Pantelligent is a freshly launched Kickstarter project that aims to make stovetop cooking completely foolproof. On the outside it looks and feels just like any other frying pan, but under the hood it’s got a few tricks that make it smarter than your average skillet. In addition to a temperature sensor embedded in the center of the pan, Pantelligent is also equipped with a Bluetooth LE radio in the handle, so it can relay temperature data to your phone or tablet.

Related: Jet-inspired fins help this ultra-efficient cookware heat up 40% faster

Once you’re all synced up, the pan’s accompanying mobile app can tell you how hot the pan is, how hot it should be, and even let you know when it’s time to add ingredients, stir, or flip. All you’ve got to do is follow the alerts and adjust the heat of your stove as directed.

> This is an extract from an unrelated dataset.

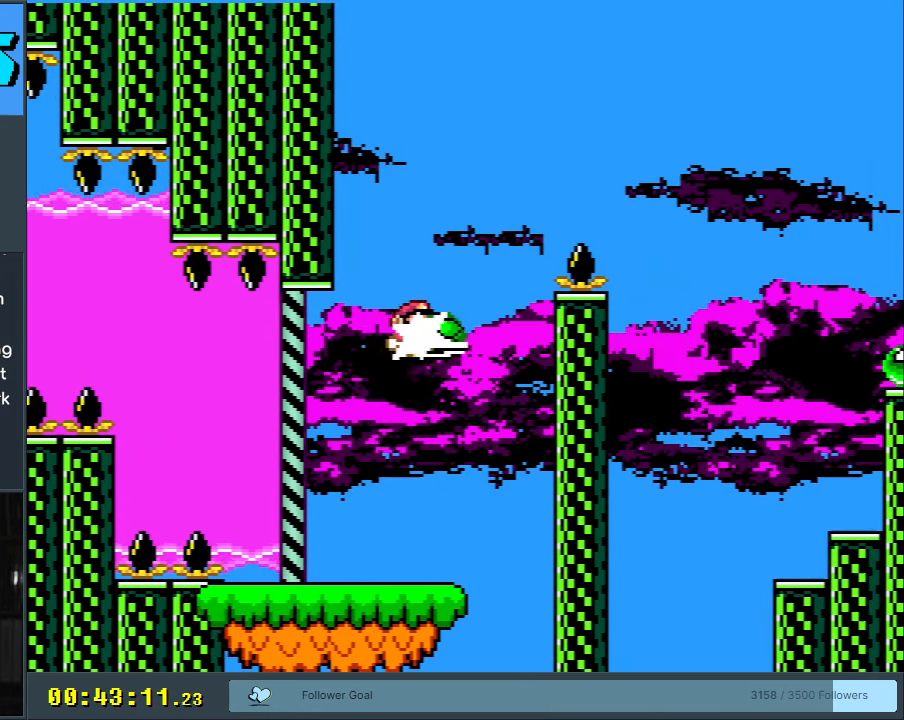
{"buttons": ["B", "Y", "DPAD_RIGHT"], "events": [[50, "Y", "down"], [200, "DPAD_RIGHT", "down"]]}
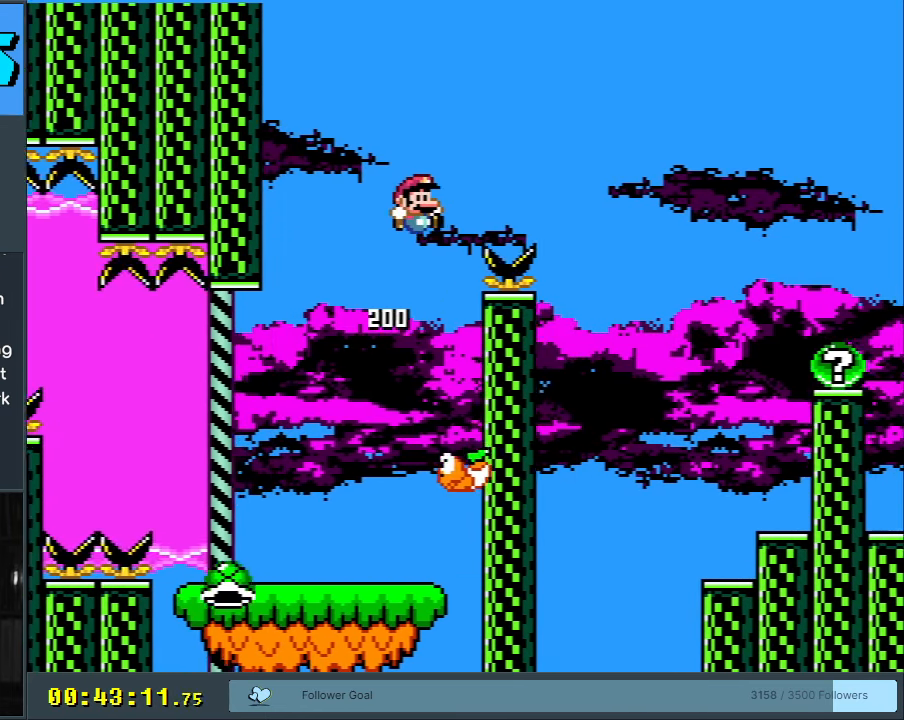
{"buttons": ["Y"], "events": [[200, "DPAD_RIGHT", "up"], [283, "B", "up"]]}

Pantelligent’s software knows the ideal cooking times and temperatures for a myriad of different foods, so as long as you can follow directions, you’ll end up with a perfectly cooked dish every time.

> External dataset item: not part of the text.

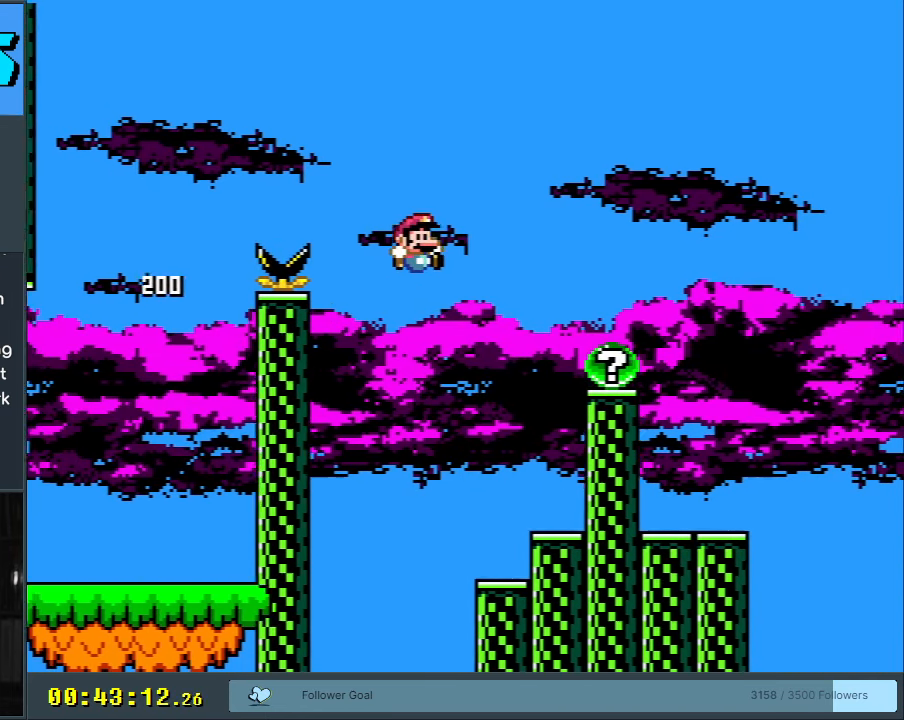
{"buttons": ["X"], "events": [[67, "X", "down"], [67, "Y", "up"]]}
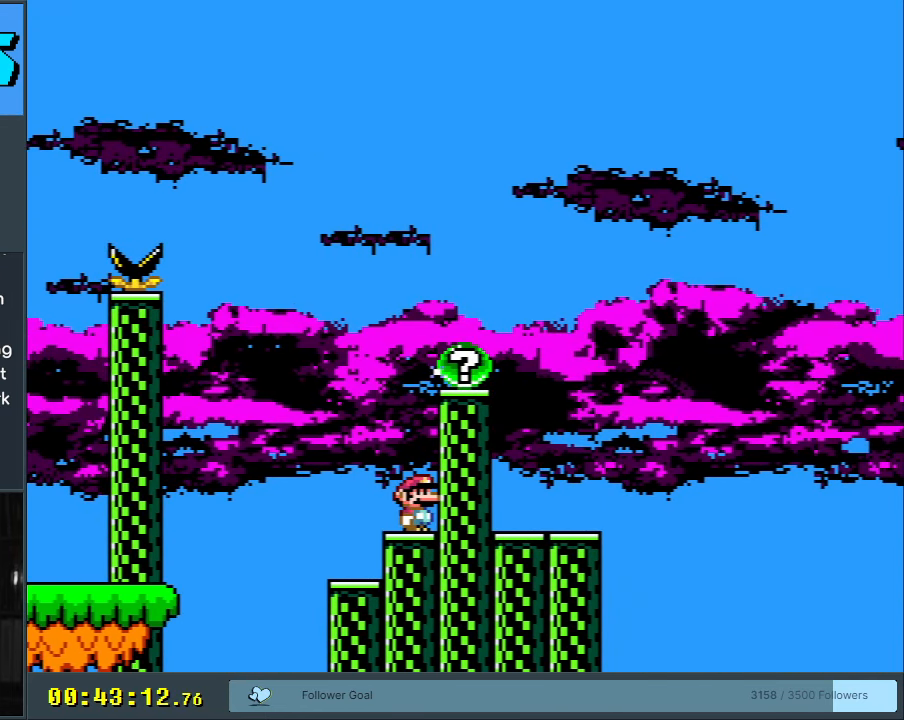
{"buttons": ["X"], "events": []}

The pan’s creators have already produced several working prototypes, and after beta testing their product for the better part of 2014, the Pantelligent team has finally taken to Kickstarter to raise money for volume production. If you back the project now during the crowdfunding stage, you can lock down one of these sensor-studded frying pans for a pledge of about 200 bucks. Barring any hiccups in the manufacturing process, and assuming the campaign meets its $30,000 funding goal, the Pantelligent team expects to ship the first units to backers as early as August 2015.